** Provided text follows **

You can put anything you like into a template. Templates are best used on things you are going to do over and over again.

Now, for accessing the information you keep. Here is where the best answer is probably, use some software. The beauty of this software is it can keep track of relationships.

For example: - Bob is a guy - Bob works for organization X - he lives in nation N - Bob is a follower of religion C

But it gets better, you can (in some tools) follow the rabbit so to speak which is very handy. In this case, Bob is a carpenter and works for this trade union, the trade union exists across the continent of H and its headquarters is in city F, city F is part of nation T which is at war with nation Y on continent U.

Keeping track of template-ed information is easy, keeping track of the relationships is not and this is where software can make your life oh so much easier so keep this link handy: What software is available for keeping and organising notes about your world?

** End of Provided text **

__Activity 1__
Check each statement against the note-keeping text and answer yes or no, quoting the exact words that settle it.
(a) Templates suit things you will do again and again.
(b) Keeping track of relationships is as easy as keeping track of template-ed information.
(c) In the example, Bob works as a carpenter.
__Activity 2__
Using the note-keeping text, answer each question briefly:
(a) Which religion does Bob follow?
(b) In which city is the trade union's headquarters?
(c) Which nation is nation T at war with?
__Activity 3__
Pick up the note-keeping text again right after its last sentence and keep it going for a short paragraph.
You won't need the data for any of this.

** Dataset content follows **

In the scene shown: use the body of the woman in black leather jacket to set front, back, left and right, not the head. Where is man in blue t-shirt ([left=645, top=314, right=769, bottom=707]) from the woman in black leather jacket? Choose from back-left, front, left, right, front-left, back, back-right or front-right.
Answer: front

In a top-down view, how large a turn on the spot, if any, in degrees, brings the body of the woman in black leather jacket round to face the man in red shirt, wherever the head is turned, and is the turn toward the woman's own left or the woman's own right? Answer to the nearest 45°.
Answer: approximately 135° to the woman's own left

** End of Dataset content **
** Dataset content follows **

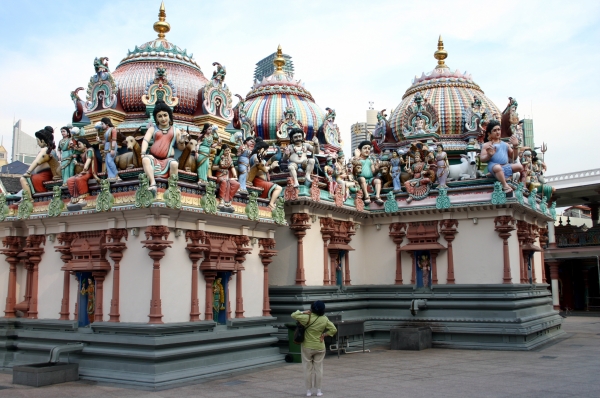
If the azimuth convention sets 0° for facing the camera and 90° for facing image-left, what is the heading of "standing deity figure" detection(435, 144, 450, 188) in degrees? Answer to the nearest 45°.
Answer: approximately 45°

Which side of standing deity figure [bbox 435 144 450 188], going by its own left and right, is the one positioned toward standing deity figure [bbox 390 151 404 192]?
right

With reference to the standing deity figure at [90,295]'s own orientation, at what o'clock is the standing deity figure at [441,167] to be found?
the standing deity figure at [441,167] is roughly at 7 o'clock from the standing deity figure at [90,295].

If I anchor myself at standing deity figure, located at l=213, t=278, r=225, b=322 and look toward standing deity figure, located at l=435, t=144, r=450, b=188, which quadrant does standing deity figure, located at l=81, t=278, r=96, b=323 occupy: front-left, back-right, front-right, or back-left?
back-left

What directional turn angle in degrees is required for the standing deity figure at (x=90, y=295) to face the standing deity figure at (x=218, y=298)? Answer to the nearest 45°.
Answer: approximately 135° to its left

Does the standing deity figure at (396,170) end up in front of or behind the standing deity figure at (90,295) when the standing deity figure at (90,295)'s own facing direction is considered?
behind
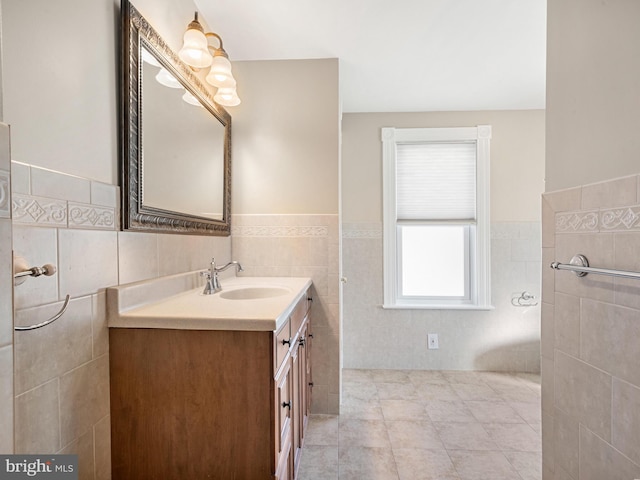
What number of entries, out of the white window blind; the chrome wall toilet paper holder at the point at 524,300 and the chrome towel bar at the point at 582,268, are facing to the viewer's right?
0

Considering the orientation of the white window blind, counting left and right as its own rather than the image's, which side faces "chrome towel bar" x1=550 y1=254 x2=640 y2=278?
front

** End of Dataset content **
** Dataset content follows **

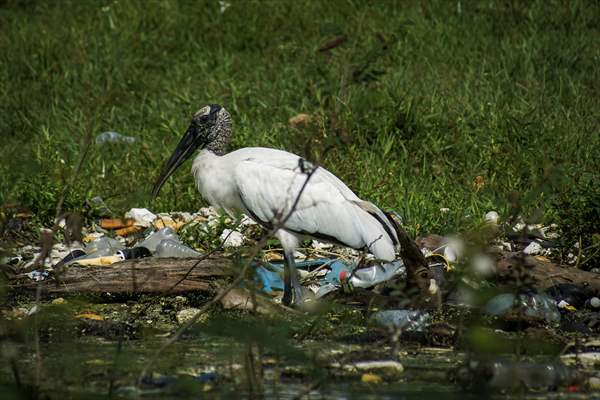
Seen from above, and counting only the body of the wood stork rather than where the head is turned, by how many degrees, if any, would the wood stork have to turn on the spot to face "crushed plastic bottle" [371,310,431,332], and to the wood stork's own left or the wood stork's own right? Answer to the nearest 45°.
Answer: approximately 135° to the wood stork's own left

** End of Dataset content **

__Answer area 1__
(a) Yes: "Templates are best used on things you are going to do over and over again."
(b) No: "Keeping track of template-ed information is easy, keeping track of the relationships is not"
(c) Yes: "Bob is a carpenter"

__Answer area 2__
(a) Religion C
(b) City F
(c) Nation Y

__Answer area 3__
Now, if you can't or don't want to use software you can still manage this it just requires very good organizational skills and some repetition. For ease of access you are going to want to document all direct relationships of an object in the object's template. This means you will write a lot of information more than once. Keep your content organized and come up with short hand.

Lets say all character templates follow a naming convention: CH001, CH002 etc. So if you need to reference an establishment back to a character the establishment's sheet would say Owner: CH002 (Name) so you can easily find the sheet. In reverse the character's template would have holdings listed and may have an entry HOLD001 that relates back to the bar. Essentially you are manually managing a database and data relationships.

If you have the space I would also recommend a form a story boarding. Basic story boarding is simply putting visual effects in order, but in this case you can story board your world. I suggest using your space geographically. It can be a great way to get a handle on all the moving parts of a story.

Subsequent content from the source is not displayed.